Olivier and Connor are residents of the Boston Home, a facility for people with progressive neurological diseases, primarily multiple sclerosis. The home has embraced technology as a way to give its 96 residents, all of whom use wheelchairs, dignity and independence - as well as pieces of the lives they had before they were disabled.

The home has a cyber cafe with computers that respond to voice commands, telephones that dial with a person's breath, and lifts to ease the transition from bed to chair.

Residents' wheelchairs, most of which are designed so they can operate them independently using their breath, chins or heads, have magnetic strips that signal doors and elevators to open them.

"It keeps your mind off of everything you can't do," said Connor, a 10-year resident. Connor once spent time doing things with her hands, such as macramé or crewel work. Now, she spends a lot of time in the cyber cafe, e-mailing friends and family greeting cards, shopping online, and playing games.

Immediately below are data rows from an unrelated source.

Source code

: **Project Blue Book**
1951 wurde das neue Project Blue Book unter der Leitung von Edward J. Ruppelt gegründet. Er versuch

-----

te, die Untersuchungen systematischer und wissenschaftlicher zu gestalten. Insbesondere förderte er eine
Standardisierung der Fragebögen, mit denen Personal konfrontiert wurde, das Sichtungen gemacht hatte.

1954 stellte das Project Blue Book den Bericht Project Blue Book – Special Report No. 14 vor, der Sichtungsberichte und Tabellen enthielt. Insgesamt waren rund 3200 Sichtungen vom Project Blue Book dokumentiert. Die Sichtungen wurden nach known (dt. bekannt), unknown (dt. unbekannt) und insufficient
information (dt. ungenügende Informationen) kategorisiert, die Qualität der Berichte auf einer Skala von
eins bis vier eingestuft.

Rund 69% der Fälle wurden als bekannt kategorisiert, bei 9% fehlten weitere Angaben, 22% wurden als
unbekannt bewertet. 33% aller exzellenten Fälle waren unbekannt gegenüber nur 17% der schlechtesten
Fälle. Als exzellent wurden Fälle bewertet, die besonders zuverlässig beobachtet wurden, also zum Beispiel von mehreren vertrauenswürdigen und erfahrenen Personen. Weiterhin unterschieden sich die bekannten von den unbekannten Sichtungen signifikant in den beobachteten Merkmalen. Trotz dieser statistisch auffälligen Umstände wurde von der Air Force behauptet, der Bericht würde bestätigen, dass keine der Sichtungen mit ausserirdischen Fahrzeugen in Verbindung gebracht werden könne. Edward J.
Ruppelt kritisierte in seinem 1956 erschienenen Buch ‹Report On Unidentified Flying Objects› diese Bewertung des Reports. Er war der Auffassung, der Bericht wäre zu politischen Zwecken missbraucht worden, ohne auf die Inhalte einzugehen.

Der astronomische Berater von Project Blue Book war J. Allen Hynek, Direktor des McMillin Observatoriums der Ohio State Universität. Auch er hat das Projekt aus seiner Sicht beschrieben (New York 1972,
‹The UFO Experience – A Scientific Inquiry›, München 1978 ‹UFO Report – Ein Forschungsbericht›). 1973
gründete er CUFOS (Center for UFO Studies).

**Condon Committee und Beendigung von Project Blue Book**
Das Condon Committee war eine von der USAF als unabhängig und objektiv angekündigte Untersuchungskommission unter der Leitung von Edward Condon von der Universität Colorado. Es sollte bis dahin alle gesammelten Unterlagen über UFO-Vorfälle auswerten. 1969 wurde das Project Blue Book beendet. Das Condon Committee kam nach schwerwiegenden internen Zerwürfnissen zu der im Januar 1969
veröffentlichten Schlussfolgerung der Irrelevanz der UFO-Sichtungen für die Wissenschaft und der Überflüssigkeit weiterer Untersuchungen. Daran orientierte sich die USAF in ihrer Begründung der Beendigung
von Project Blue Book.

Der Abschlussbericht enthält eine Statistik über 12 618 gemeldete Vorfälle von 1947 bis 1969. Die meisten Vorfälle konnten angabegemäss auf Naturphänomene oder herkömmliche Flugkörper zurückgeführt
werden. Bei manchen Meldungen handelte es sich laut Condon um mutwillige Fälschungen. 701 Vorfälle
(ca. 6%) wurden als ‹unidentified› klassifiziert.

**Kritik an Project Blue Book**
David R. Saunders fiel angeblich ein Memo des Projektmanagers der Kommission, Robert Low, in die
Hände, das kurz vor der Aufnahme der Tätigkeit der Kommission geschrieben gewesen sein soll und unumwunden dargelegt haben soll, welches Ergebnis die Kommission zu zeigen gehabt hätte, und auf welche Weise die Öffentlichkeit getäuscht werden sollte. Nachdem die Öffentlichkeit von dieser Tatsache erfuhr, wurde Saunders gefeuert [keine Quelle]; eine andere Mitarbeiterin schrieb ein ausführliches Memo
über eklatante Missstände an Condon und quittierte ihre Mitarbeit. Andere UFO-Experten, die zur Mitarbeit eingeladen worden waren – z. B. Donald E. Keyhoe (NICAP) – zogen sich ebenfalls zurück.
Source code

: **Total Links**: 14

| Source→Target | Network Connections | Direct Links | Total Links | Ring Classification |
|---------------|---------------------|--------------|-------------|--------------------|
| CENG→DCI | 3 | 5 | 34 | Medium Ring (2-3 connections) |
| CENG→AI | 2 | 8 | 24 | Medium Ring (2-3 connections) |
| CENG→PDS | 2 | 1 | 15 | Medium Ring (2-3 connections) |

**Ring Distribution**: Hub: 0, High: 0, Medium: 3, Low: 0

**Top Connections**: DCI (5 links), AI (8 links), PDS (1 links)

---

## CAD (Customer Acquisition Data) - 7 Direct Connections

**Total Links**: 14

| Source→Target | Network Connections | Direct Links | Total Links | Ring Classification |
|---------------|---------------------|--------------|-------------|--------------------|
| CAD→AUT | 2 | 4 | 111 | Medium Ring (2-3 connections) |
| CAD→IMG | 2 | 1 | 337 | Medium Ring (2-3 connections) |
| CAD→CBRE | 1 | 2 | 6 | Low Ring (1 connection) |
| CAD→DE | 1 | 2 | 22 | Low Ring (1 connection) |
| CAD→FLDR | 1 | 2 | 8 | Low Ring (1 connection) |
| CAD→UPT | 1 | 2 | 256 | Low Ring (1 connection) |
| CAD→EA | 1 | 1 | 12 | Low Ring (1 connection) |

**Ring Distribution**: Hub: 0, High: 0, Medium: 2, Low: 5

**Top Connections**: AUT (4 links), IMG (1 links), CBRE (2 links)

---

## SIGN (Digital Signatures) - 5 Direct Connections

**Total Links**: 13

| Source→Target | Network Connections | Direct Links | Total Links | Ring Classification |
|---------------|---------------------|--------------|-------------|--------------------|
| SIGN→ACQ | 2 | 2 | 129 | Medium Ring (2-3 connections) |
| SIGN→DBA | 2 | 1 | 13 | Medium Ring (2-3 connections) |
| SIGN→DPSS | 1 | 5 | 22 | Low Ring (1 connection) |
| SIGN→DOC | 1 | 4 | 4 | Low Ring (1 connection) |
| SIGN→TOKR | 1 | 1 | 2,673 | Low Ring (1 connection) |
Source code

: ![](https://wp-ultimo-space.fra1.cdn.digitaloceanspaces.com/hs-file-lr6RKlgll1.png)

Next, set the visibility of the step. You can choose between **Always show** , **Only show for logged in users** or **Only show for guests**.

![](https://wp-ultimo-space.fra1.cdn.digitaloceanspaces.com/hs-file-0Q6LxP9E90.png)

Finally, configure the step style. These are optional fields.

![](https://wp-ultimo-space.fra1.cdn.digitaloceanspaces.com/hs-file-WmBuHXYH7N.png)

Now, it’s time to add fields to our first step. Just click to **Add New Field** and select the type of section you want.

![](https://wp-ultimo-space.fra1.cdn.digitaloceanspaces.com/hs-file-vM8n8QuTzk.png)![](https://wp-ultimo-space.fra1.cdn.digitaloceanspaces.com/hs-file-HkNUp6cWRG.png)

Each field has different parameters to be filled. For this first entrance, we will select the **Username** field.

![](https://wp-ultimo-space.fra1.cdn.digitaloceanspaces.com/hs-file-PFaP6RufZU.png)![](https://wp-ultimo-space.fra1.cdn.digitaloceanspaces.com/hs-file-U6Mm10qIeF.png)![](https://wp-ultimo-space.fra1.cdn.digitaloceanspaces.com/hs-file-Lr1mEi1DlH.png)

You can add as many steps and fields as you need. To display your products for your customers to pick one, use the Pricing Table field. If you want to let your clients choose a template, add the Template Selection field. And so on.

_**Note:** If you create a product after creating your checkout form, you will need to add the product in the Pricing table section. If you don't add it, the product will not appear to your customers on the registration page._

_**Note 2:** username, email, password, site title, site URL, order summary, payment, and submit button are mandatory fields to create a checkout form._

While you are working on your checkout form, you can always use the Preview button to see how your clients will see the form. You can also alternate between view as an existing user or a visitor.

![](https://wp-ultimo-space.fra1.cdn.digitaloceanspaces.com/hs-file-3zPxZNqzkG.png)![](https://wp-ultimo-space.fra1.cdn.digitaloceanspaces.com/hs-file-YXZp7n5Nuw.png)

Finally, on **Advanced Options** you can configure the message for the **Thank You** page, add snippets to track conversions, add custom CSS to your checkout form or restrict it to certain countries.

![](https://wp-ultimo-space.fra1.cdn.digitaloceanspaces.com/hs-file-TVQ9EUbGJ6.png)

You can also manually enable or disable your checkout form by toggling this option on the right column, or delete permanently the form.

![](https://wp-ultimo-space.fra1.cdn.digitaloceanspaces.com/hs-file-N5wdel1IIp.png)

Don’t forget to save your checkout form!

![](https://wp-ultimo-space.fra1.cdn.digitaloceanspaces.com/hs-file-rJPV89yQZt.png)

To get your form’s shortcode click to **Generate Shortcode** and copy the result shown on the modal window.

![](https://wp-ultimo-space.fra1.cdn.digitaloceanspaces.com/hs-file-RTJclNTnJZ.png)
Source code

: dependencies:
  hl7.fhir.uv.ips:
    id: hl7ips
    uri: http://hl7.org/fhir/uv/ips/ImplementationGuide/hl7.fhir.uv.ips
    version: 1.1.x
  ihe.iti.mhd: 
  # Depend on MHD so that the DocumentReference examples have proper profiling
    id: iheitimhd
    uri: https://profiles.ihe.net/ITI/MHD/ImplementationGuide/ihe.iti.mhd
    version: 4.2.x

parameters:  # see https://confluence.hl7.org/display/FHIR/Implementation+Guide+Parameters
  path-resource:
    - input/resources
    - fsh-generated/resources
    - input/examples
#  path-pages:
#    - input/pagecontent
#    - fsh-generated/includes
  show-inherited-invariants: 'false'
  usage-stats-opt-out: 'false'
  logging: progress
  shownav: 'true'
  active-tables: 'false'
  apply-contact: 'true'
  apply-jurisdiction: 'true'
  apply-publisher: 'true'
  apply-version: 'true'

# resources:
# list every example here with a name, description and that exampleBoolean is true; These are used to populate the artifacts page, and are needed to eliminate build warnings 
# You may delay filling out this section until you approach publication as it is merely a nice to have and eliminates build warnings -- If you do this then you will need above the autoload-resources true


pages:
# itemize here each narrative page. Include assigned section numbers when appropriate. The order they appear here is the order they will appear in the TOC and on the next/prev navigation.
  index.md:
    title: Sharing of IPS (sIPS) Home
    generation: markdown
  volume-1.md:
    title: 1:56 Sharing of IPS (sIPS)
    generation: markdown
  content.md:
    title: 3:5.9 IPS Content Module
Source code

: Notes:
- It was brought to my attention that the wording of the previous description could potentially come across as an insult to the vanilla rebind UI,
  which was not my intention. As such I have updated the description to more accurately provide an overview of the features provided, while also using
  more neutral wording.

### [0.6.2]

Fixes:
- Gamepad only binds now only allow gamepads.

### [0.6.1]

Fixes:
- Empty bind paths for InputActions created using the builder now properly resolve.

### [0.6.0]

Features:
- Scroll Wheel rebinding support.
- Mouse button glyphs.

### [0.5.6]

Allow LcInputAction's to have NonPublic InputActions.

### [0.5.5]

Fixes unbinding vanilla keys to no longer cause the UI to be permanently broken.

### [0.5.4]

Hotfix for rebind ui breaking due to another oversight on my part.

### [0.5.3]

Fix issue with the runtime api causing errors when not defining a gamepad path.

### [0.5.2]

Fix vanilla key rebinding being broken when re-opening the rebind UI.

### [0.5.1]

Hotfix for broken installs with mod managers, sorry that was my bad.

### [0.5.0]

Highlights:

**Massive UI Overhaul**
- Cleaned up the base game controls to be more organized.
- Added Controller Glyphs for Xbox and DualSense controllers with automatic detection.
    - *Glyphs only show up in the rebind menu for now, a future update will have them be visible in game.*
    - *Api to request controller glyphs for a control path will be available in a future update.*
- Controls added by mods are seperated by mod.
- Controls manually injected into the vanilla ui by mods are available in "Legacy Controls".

An automatic lift in each room reminiscent of the revolving racks at a dry cleaner helps Connor, 61, feel more secure about transferring from her bed to her wheelchair. The lift has a T-bar to which residents are secured with straps. Without technology, "I wouldn't be able to get out of bed," she said.

For Olivier, 67, the home's emphasis on using technology to improve its residents' quality of life means he can keep in touch with the world outside his window. The computer in his room allows him to read books and magazines online, e-mail his daughters, one of whom lives in Spain, and see photographs of his granddaughter. He dials his telephone using his breath, puffing into a tube to get a dial tone, and then puffing to tell the phone which number to dial.

"It makes it a whole lot easier to be disabled," he said. "There are things I can do. I feel like I'm in touch with the world in a lot of ways I couldn't be if I didn't have this window looking out on it."

Focusing on the latest technology dovetails with the home's mission, chief executive Marva Serotkin said. The technology gives residents mobility, mental stimulation, access, and the ability to communicate. All of that helps combat the social isolation many with progressive illnesses feel, she said.

That's especially important at the Boston Home because its population is generally younger than at most long-term care facilities. Residents range in age from 32 to 80. The average age is 56.

The home has recently entered into a partnership with the Massachusetts Institute of Technology's Age Lab to develop wheelchairs that would operate with voice commands. For example, to go to the kitchen, a resident would simply tell the chair to go there. The lab has developed a prototype, but it's about a year away from being ready to test.

Eventually, the home's administration hopes to create a WiFi network for a nurses' call system and have a real-time resident locator system, both of which are steps toward providing remote control wheelchairs, said Don Fredette, the home's equipment technician.

"We need to do everything we can to make life better for our residents," he said. "The technology allows them to have some vestige of their former life."

The home's emphasis on technology is unusual in the world of long-term care, said Dorothy Northrop, research and clinical operations vice president for the National Multiple Sclerosis Society in New York. Indeed, other MS long-term care providers have come to the home to study its use of technology, she said.

"They are definitely a leader in this area," she said. "Because of the level of disability the residents have, it makes technology all the more crucial."